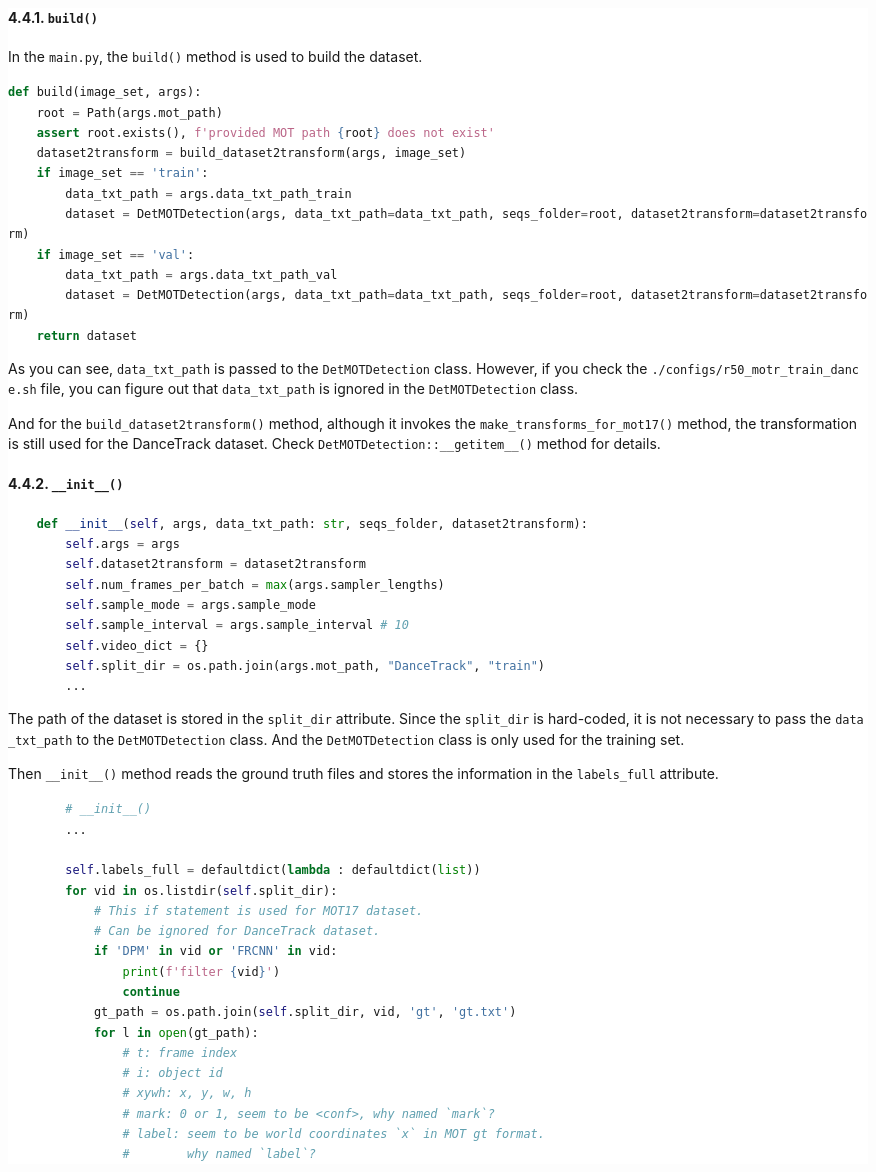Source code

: #### 4.4.1. `build()`

In the `main.py`, the `build()` method is used to build the dataset. 

```python
def build(image_set, args):
    root = Path(args.mot_path)
    assert root.exists(), f'provided MOT path {root} does not exist'
    dataset2transform = build_dataset2transform(args, image_set)
    if image_set == 'train':
        data_txt_path = args.data_txt_path_train
        dataset = DetMOTDetection(args, data_txt_path=data_txt_path, seqs_folder=root, dataset2transform=dataset2transform)
    if image_set == 'val':
        data_txt_path = args.data_txt_path_val
        dataset = DetMOTDetection(args, data_txt_path=data_txt_path, seqs_folder=root, dataset2transform=dataset2transform)
    return dataset
```

As you can see, `data_txt_path` is passed to the `DetMOTDetection` class. However, if you check the `./configs/r50_motr_train_dance.sh` file, you can figure out that `data_txt_path` is ignored in the `DetMOTDetection` class.

And for the `build_dataset2transform()` method, although it invokes the `make_transforms_for_mot17()` method, the transformation is still used for the DanceTrack dataset. Check `DetMOTDetection::__getitem__()` method for  details.

#### 4.4.2. `__init__()`

```python
    def __init__(self, args, data_txt_path: str, seqs_folder, dataset2transform):
        self.args = args
        self.dataset2transform = dataset2transform
        self.num_frames_per_batch = max(args.sampler_lengths)
        self.sample_mode = args.sample_mode
        self.sample_interval = args.sample_interval # 10
        self.video_dict = {}
        self.split_dir = os.path.join(args.mot_path, "DanceTrack", "train")
        ...
```

The path of the dataset is stored in the `split_dir` attribute. Since the `split_dir` is hard-coded, it is not necessary to pass the `data_txt_path` to the `DetMOTDetection` class. And the `DetMOTDetection` class is only used for the training set. 

Then `__init__()` method reads the ground truth files and stores the information in the `labels_full` attribute.

```python
        # __init__()
        ...

        self.labels_full = defaultdict(lambda : defaultdict(list))
        for vid in os.listdir(self.split_dir):
            # This if statement is used for MOT17 dataset.
            # Can be ignored for DanceTrack dataset.
            if 'DPM' in vid or 'FRCNN' in vid:
                print(f'filter {vid}')
                continue
            gt_path = os.path.join(self.split_dir, vid, 'gt', 'gt.txt')
            for l in open(gt_path):
                # t: frame index
                # i: object id
                # xywh: x, y, w, h
                # mark: 0 or 1, seem to be <conf>, why named `mark`?
                # label: seem to be world coordinates `x` in MOT gt format.
                #        why named `label`? 
```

-------

# BRIEF:
Copy out each line of the material in which the word "attribute" turns up.

# YOUR SOLUTION:
The path of the dataset is stored in the `split_dir` attribute. Since the `split_dir` is hard-coded, it is not necessary to pass the `data_txt_path` to the `DetMOTDetection` class. And the `DetMOTDetection` class is only used for the training set. 
Then `__init__()` method reads the ground truth files and stores the information in the `labels_full` attribute.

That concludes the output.